▸ **PROBLEM DESCRIPTION**: Set down, exactly and only, everything from the line containing "[214,354,659,374] las operaciones" down to the line containing "[47,272,228,286] // <Next" in the data below; the pictures are not part of the copy.
· · · · · · ·
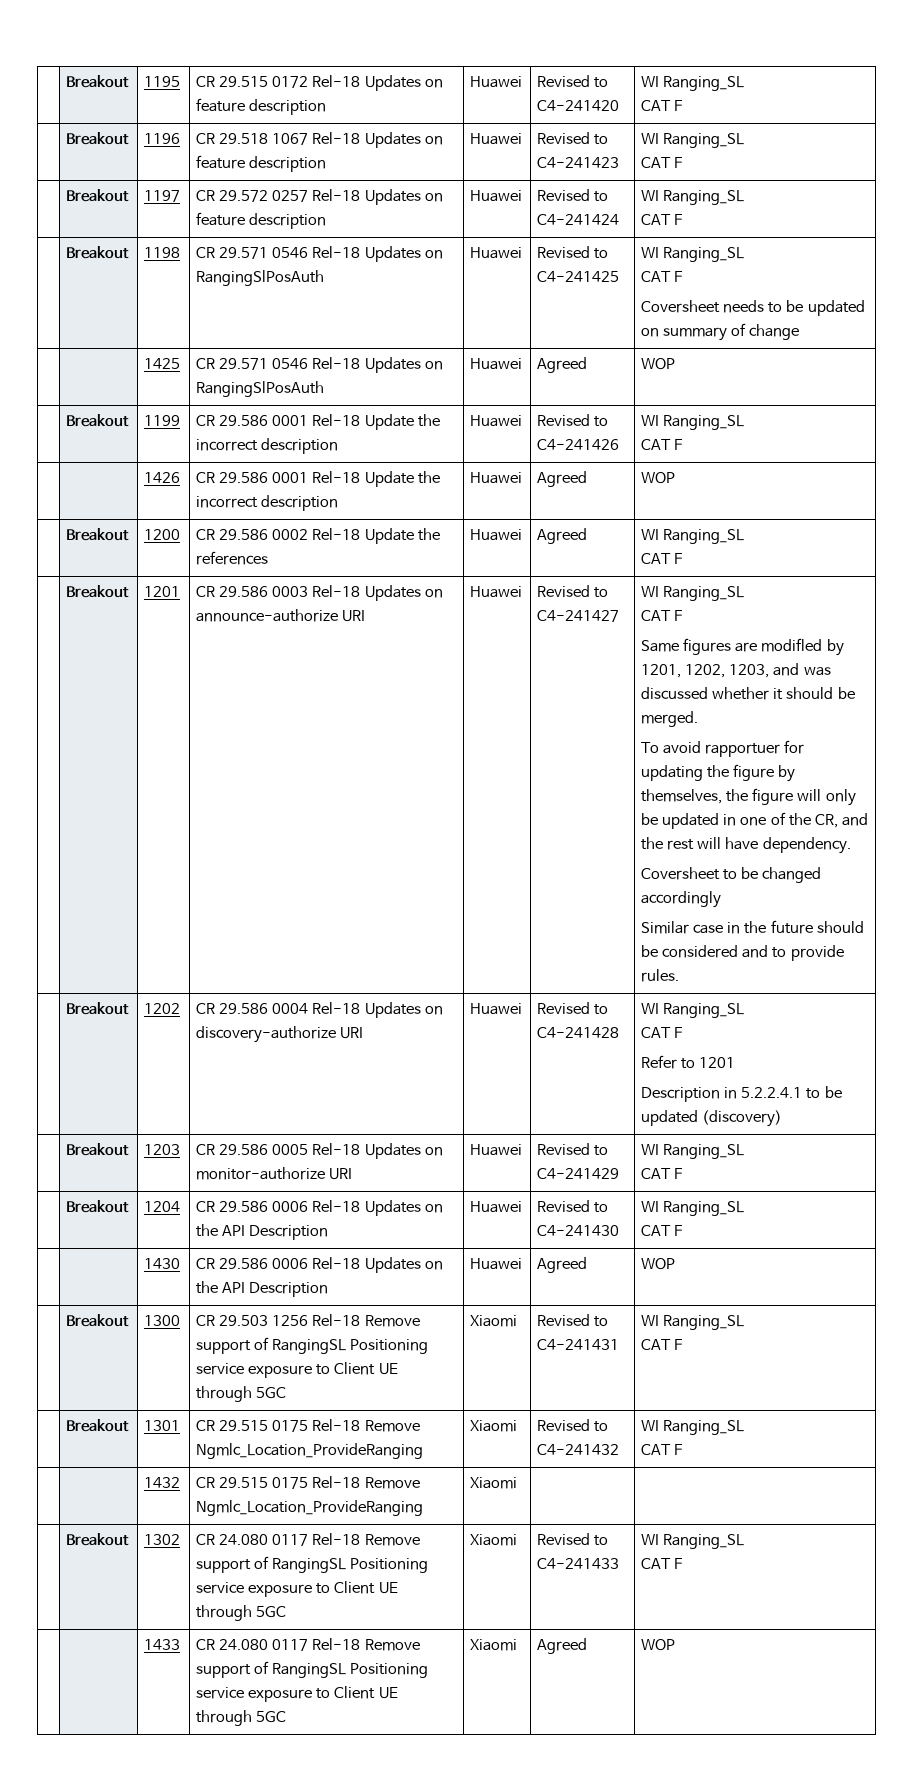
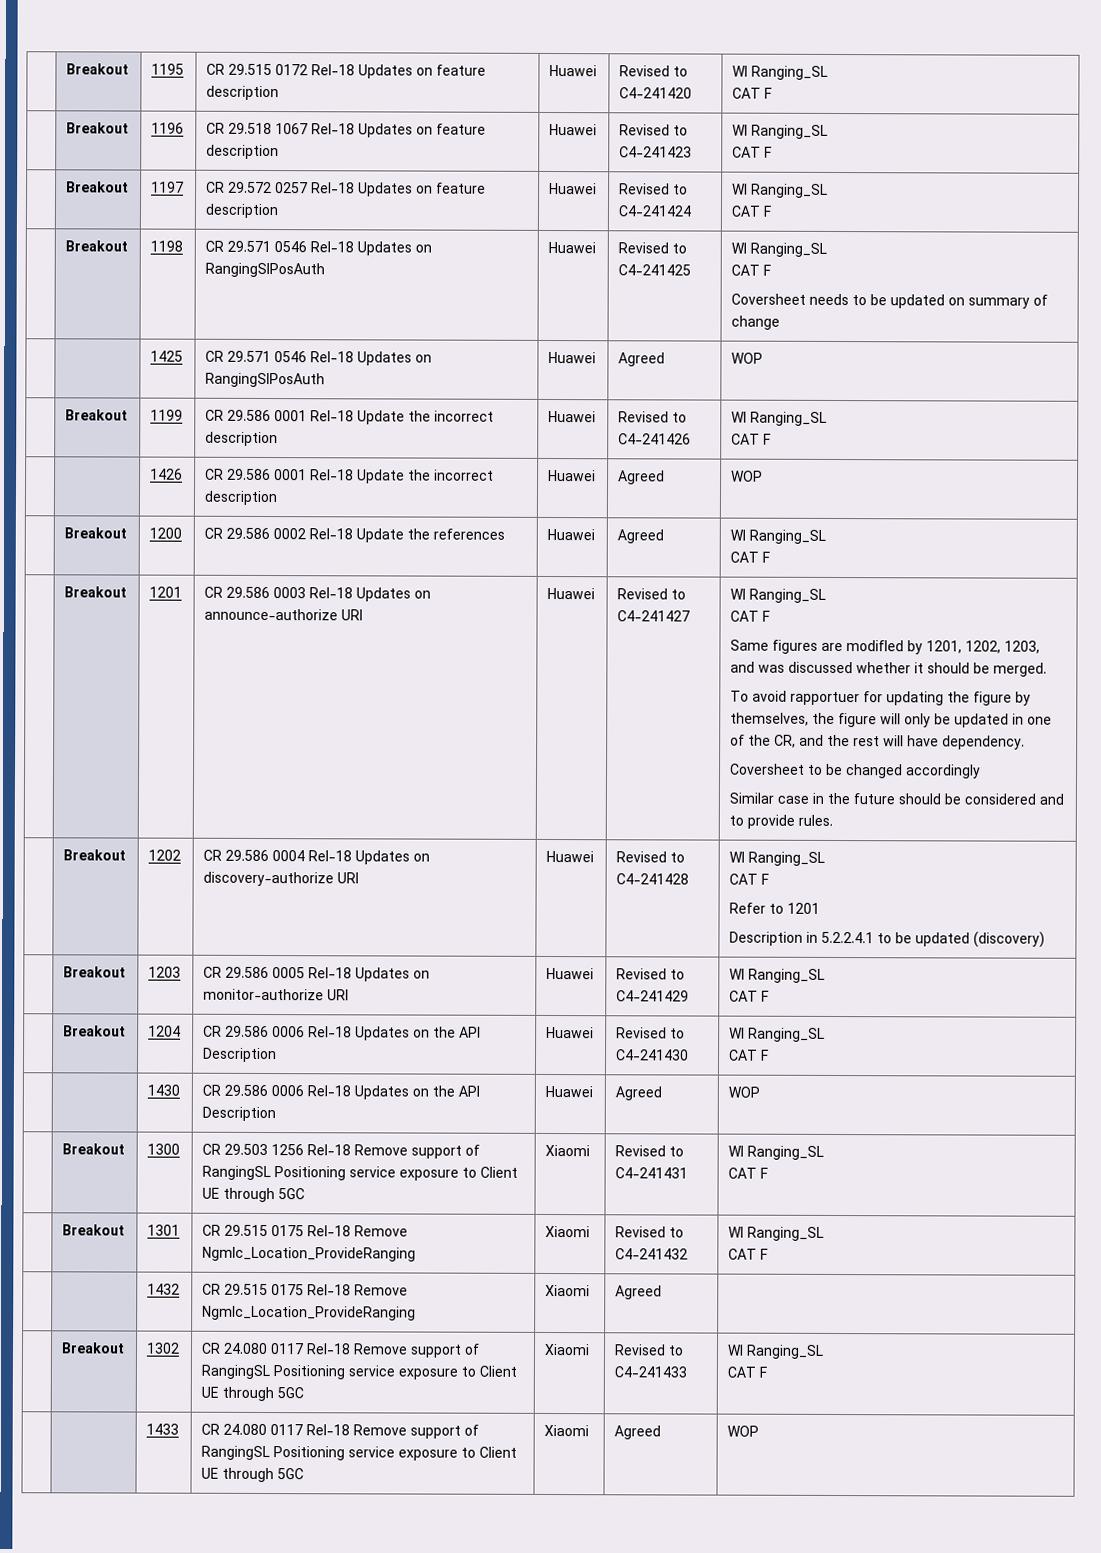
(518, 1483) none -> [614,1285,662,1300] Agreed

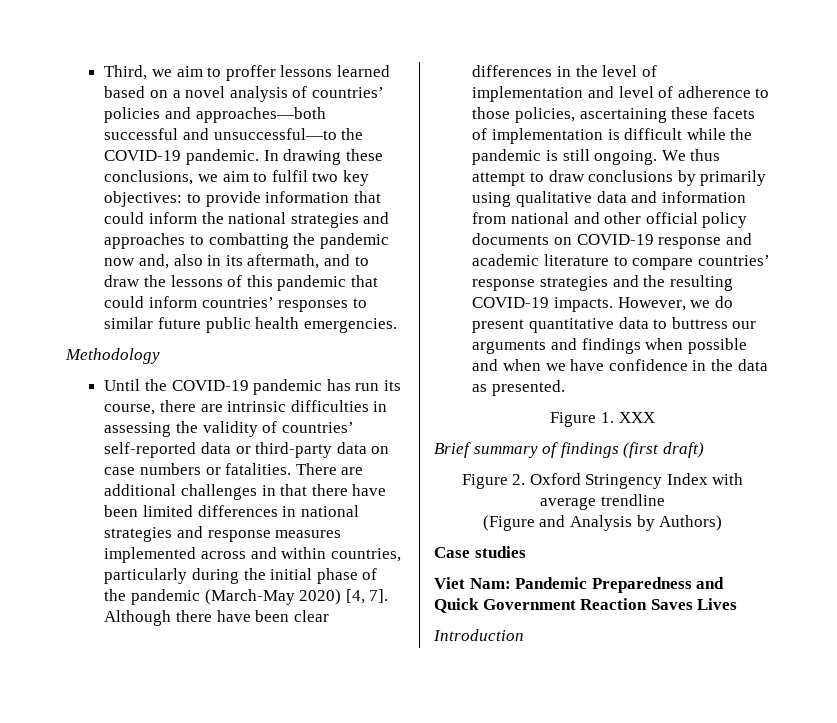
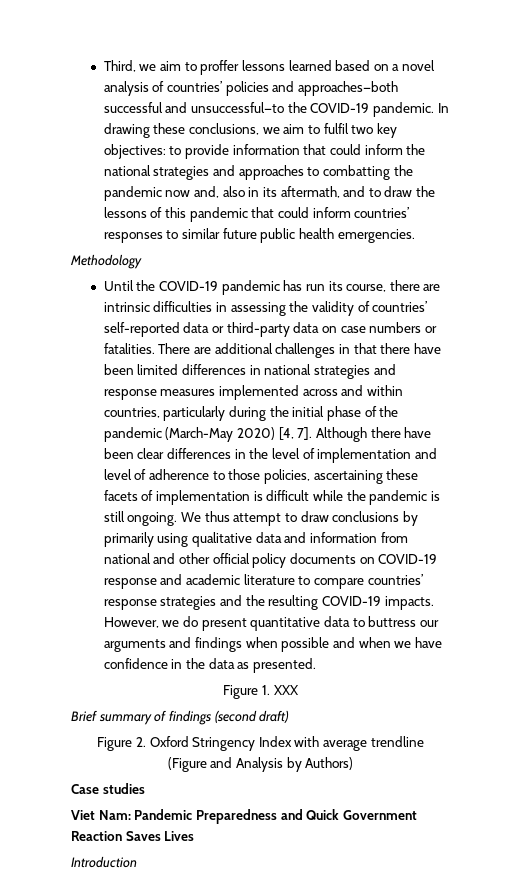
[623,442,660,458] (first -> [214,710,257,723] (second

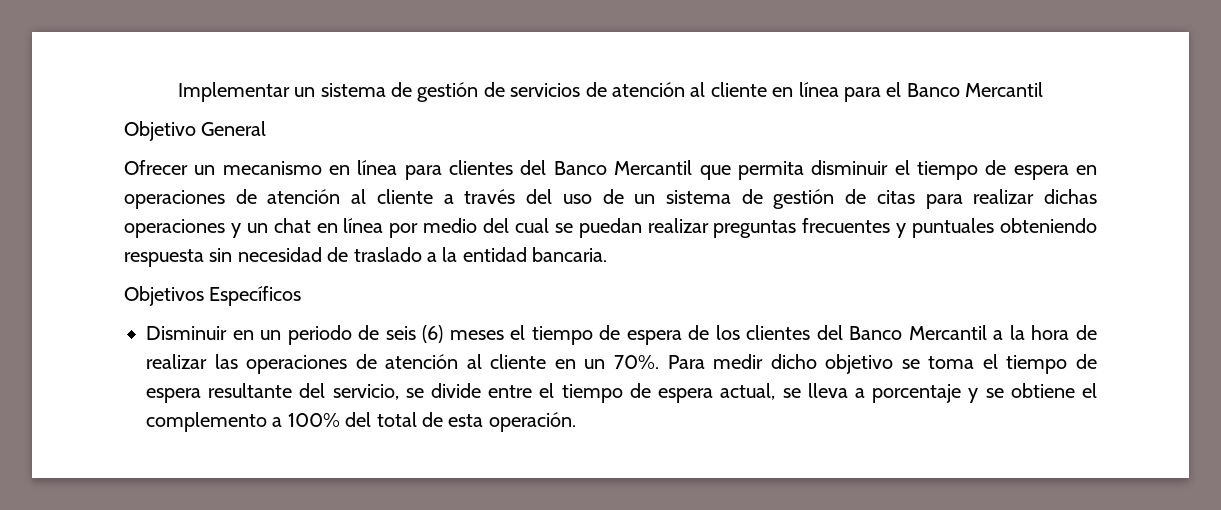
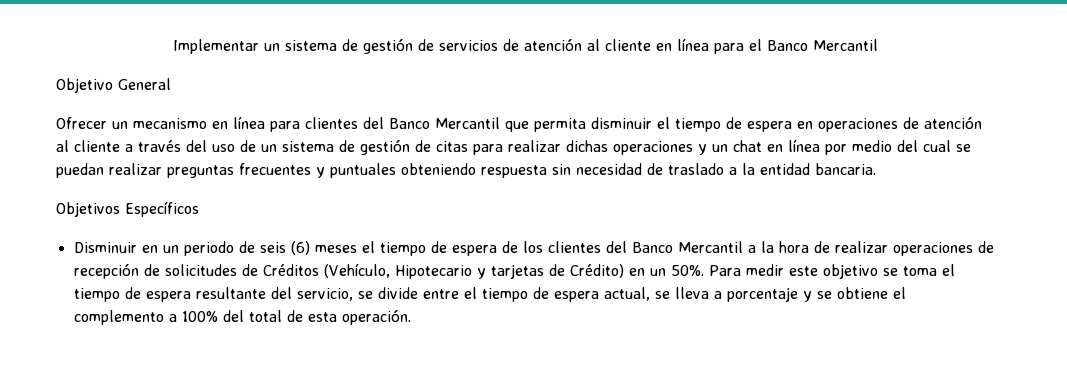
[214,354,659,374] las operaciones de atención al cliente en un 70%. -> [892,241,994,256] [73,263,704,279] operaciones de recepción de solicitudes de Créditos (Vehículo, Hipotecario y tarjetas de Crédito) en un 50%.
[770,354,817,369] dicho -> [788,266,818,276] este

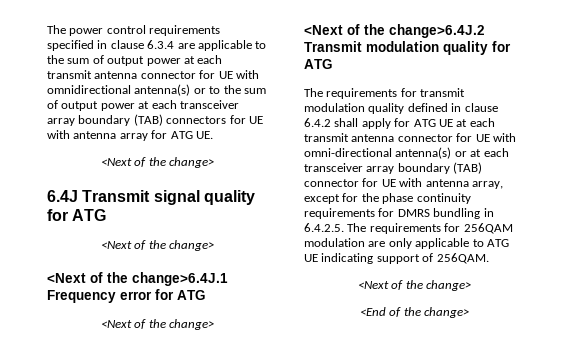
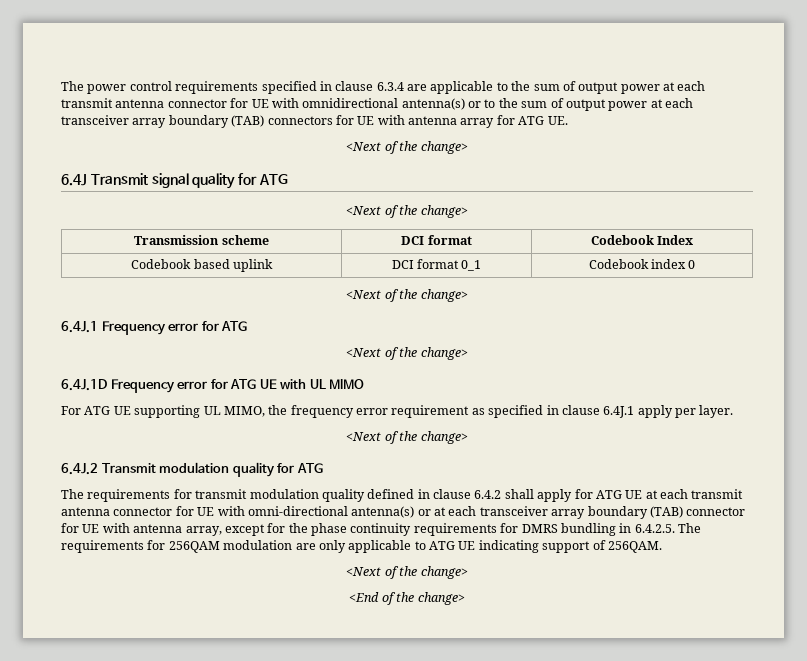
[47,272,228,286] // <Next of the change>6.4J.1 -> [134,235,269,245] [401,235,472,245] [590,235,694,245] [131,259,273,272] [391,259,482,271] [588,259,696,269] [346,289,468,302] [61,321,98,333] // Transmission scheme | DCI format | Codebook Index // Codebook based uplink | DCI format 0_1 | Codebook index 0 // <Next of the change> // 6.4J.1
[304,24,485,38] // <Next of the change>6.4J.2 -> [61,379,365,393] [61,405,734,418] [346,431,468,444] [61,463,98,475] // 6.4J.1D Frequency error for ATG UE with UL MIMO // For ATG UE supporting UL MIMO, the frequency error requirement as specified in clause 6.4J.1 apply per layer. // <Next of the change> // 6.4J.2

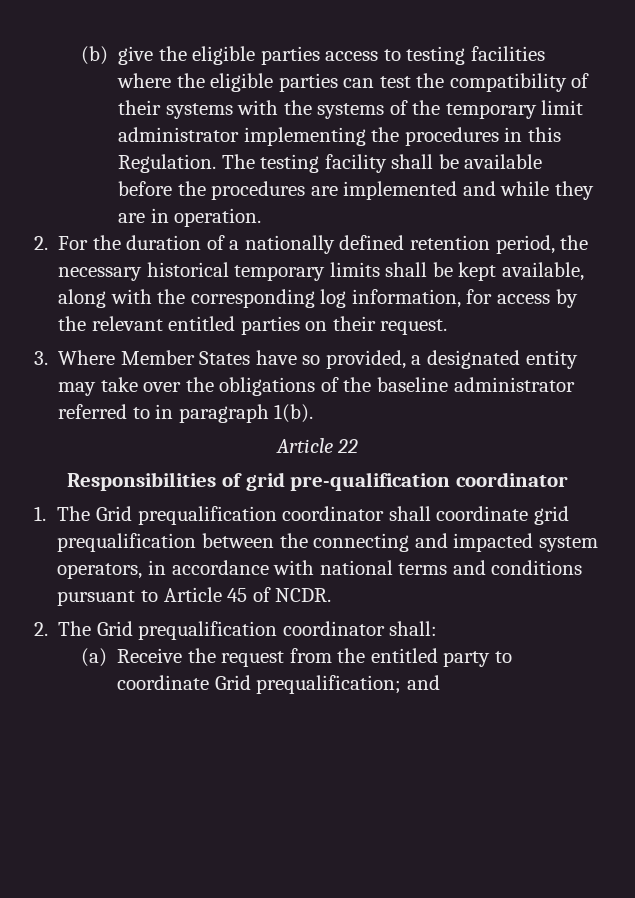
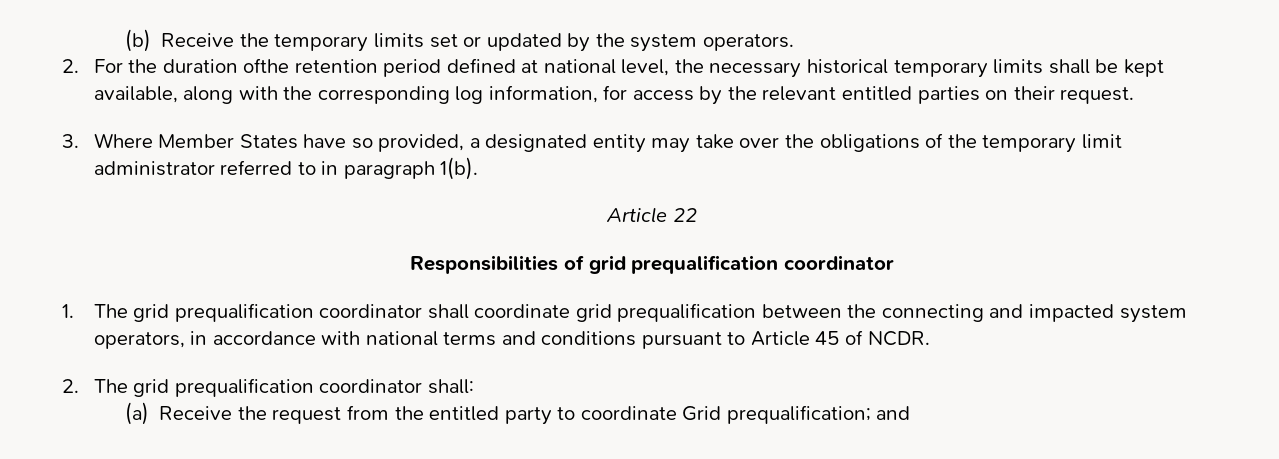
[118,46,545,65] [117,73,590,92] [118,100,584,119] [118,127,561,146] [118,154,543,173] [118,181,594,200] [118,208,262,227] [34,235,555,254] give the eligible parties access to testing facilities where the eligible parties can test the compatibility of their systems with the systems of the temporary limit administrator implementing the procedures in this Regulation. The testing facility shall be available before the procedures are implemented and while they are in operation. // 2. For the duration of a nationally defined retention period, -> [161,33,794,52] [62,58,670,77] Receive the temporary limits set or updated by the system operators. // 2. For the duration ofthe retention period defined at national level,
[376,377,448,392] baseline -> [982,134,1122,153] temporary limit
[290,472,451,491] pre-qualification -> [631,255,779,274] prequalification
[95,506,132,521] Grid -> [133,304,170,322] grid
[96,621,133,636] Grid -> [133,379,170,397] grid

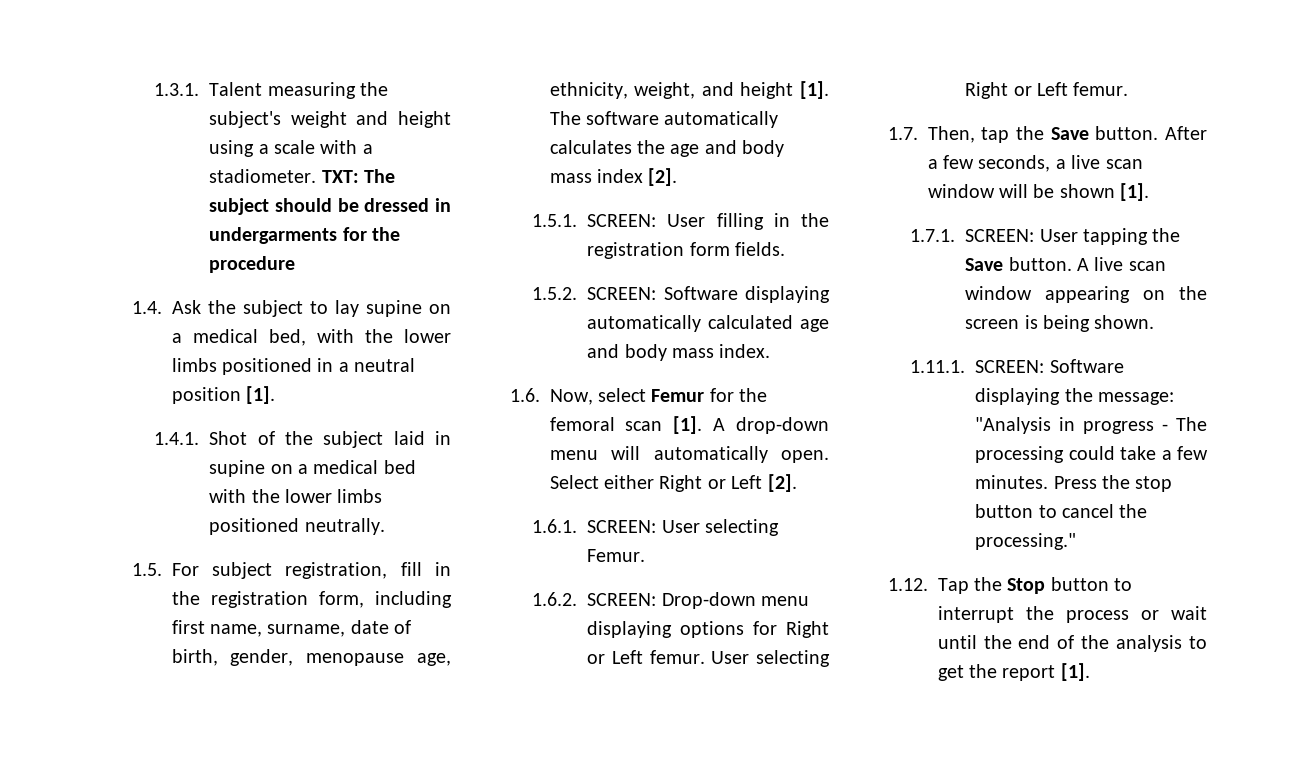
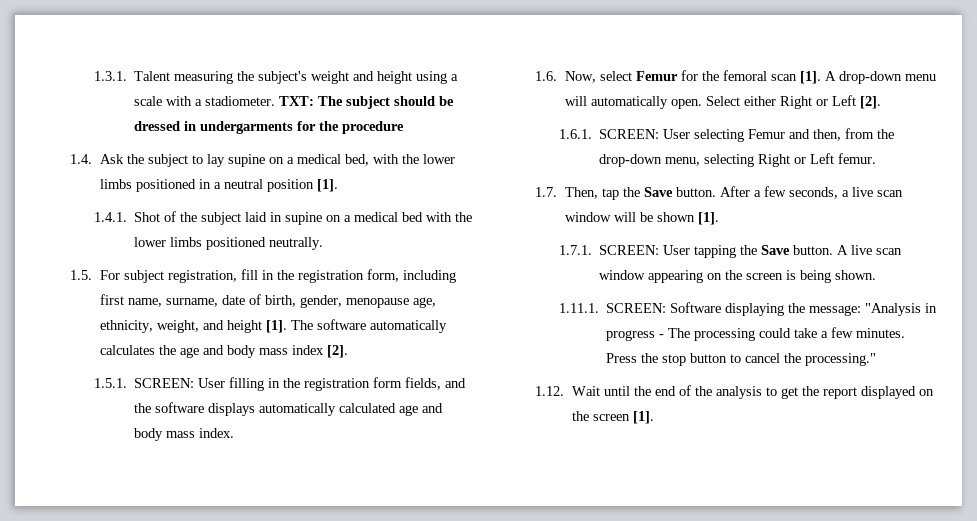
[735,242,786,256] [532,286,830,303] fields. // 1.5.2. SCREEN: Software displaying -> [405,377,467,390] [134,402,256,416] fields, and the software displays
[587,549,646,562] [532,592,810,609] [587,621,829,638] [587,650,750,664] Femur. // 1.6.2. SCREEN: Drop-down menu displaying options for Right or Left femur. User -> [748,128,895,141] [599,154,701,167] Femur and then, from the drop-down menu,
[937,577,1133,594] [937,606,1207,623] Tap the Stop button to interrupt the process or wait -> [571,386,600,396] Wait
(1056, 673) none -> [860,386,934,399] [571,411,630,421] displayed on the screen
· · · · · · ·
▸ **OUTPUT**:
[214,354,659,374] las operaciones de atención al cliente en un 70%. -> [892,241,994,256] [73,263,704,279] operaciones de recepción de solicitudes de Créditos (Vehículo, Hipotecario y tarjetas de Crédito) en un 50%.
[770,354,817,369] dicho -> [788,266,818,276] este

[47,272,228,286] // <Next of the change>6.4J.1 -> [134,235,269,245] [401,235,472,245] [590,235,694,245] [131,259,273,272] [391,259,482,271] [588,259,696,269] [346,289,468,302] [61,321,98,333] // Transmission scheme | DCI format | Codebook Index // Codebook based uplink | DCI format 0_1 | Codebook index 0 // <Next of the change> // 6.4J.1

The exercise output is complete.